For the human
brain, there is no such thing as over the hill. Psychologists researching the
normal changes of ageing have found that although some aspects of memory and
processing change as people get older, simple behaviour changes can help people
stay sharp for as long as possible.
Although
researchers are still piecing together what happens in a healthy ageing brain,
they can explain some typical changes. Noted cognitive psychologists such as
Fergus Craik, PhD, and Timothy Salthouse, PhD, have been investigating what
happens and compiling the results, as well as trying to improve the methodology
of this growing field of research.
To understand what
happens on the outside, it is important to know what happens on the inside. The
brain's volume peaks in the early 20s and gradually declines for the rest of
life. In the 40s, when many people start to notice subtle changes in their
ability to remember new names or do more than one thing at a time, the cortex
starts to shrink. Other key areas also show modest changes. Neurons (nerve
cells) can shrink or atrophy and there is a large reduction in the
extensiveness of connections among neurons (dendritic loss). The normally
ageing brain has lower blood flow and gets less efficient at recruiting
different areas into operations.
As the brain
changes, so does behaviour. And so, given that blood flow drops the most in the
frontal cortex, people most commonly experience declines in verbal fluency or
the ability to find the words they want. They also have to work harder at "executive
function" planning and organizing their activities. The areas most
affected after that include the parietal cortex which affects construction and
visuomotor performance (practice that golf swing!), and the medial temporal
area which affects the ability to make new long-term memories and think
flexibly.
Using neuroimaging
and increasingly sensitive psychological tests, researchers have refuted the
model that people, as they get older, go into a general mental decline.
Instead, psychologists are developing a model of specific deficits that show
very different rates of decline and also vary widely among individuals. They
also suspect that middle-aged sensitivities about memory loss may be
exacerbated by comparisons with one's youthful performance. It may be more
realistic to compare one's performance to healthy age-matched peers instead.
Psychologists are
building evidence for a consistent pattern of change. Episodic (what did I have
for breakfast?), source (where did I learn about that new car?), and flashbulb
(where were you on April 1, 2022?) memory decline the most. Semantic (words,
facts and concepts) and procedural ("it is like riding a bicycle - you
never forget") memory decline the least. Storage capacity is not the
issue; the brain is not an overloaded hard drive. Rather, the changes appear to
come in how people encode and retrieve information. Interference, such as
distraction, blocks encoding more and slower processing may hurt retrieval,
such as being able to remember names and dates. Still, even with these subtle
changes, most older adults still seem to efficiently acquire new information
and park it in long-term memory. And implicit learning - learning without
conscious effort - seems to more or less be spared into old age.
Can anything be done
for older adults who start showing signs of memory problems? New evidence on
what can be done to keep older minds fit is demonstrated in psychologist
Michael Marsiske's research. Challenging oneself by learning a new language or
playing a new musical instrument may be a solution to preventing memory
problems or the development of dementia or Alzheimer's. From a study called
Advanced Cognitive Training for Independent and Vital Elderly (ACTIVE), which
Marsiske co-directed with other psychologists (Karlene Ball, George Rebok,
Sherry Willis) and non-psychologists and with funding from the National
Institute on Ageing and the National Institute of Nursing Research, Marsiske
and colleagues found that short mental workouts improved performance and was
sustained even five years later. In the study, approximately 2,800 volunteers
were assigned to one of three training conditions (trained participants
received instruction in one of three different kinds of thinking skills:
memorizing lists, reasoning [looking for patterns in strings of numbers or
letters] and visual concentration.) and a condition where no training occurred.

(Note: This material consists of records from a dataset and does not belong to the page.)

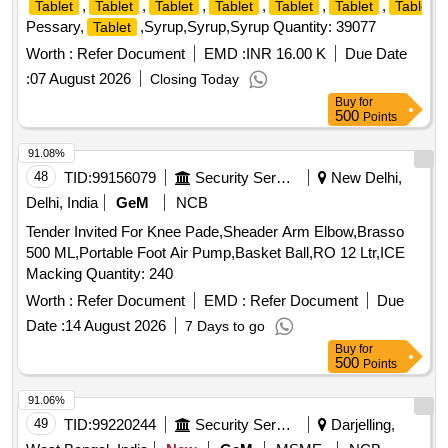
,
,
,
,
,
,
Tablet
Tablet
Tablet
Tablet
Tablet
Tablet
Tablet
Pessary,
,Syrup,Syrup,Syrup Quantity: 39077
Tablet
Worth :
Refer Document
EMD :
INR 16.00 K
Due Date
:
07 August 2026
Closing Today
Buy
for
500
Points
91.08%
48
TID:
99156079
Security Services
New Delhi,
Delhi, India
GeM
NCB
Tender Invited For Knee Pade,Sheader Arm Elbow,Brasso
500 ML,Portable Foot Air Pump,Basket Ball,RO 12 Ltr,ICE
Macking Quantity: 240
Worth :
Refer Document
EMD :
Refer Document
Due
Date :
14 August 2026
7 Days to go
Buy
for
500
Points
91.06%
49
TID:
99220244
Security Services
Darjelling,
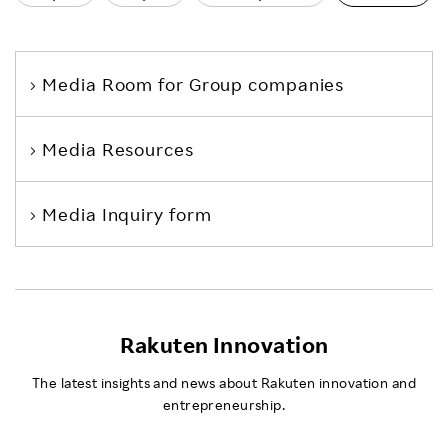
Media Room
for Group companies
Media Resources
Media Inquiry form
Rakuten Innovation
The latest insights and news about Rakuten innovation and
entrepreneurship.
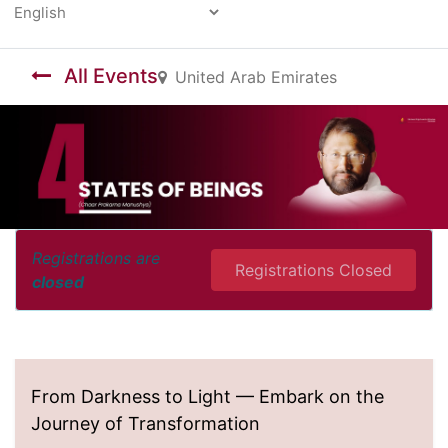
Powered by
All Events
United Arab Emirates
Registrations are
Registrations Closed
closed
From Darkness to Light — Embark on the
Journey of Transformation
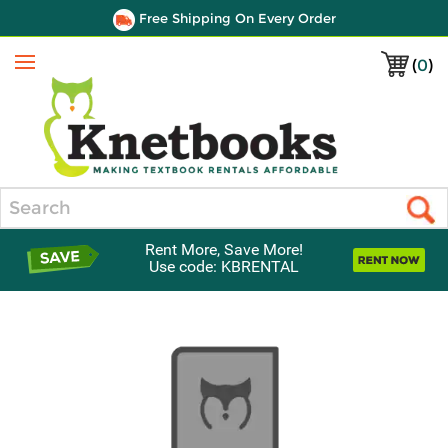
Free Shipping On Every Order
(
0
)
Menu
Search
Rent More, Save More!
Use code: KBRENTAL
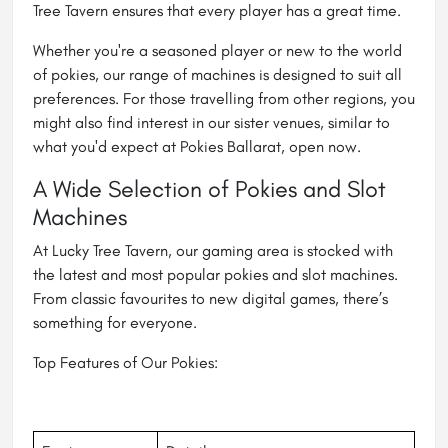
Tree Tavern ensures that every player has a great time.
Whether you're a seasoned player or new to the world
of pokies, our range of machines is designed to suit all
preferences. For those travelling from other regions, you
might also find interest in our sister venues, similar to
what you'd expect at Pokies Ballarat, open now.
A Wide Selection of Pokies and Slot
Machines
At Lucky Tree Tavern, our gaming area is stocked with
the latest and most popular pokies and slot machines.
From classic favourites to new digital games, there’s
something for everyone.
Top Features of Our Pokies:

All trained participants received a baseline of ten hours of instruction. Half of the trained participants received an extra eight hours of "booster" training. Five years later, compared to untrained controls, the participants in each training group still showed a significant performance advantage on learned thinking skills. Furthermore, participants receiving booster training showed even more significant benefit in the areas of reasoning and visual concentration. In addition, there was evidence that training "transferred" to real world skills. Participants in all three groups reported fewer limitations in performing tasks of daily living than the participants in the no training group. The participants in the reasoning-trained group showed the most improvement. And, in the area of visual concentration, participants who received eighteen hours of training (booster training group) were compared with those who received the basic ten hours of training, blind observers found that booster participants were significantly quicker at everyday activities, including accurately reading instructions on medicine bottles, finding items in a pantry or reacting to road signs on a computer.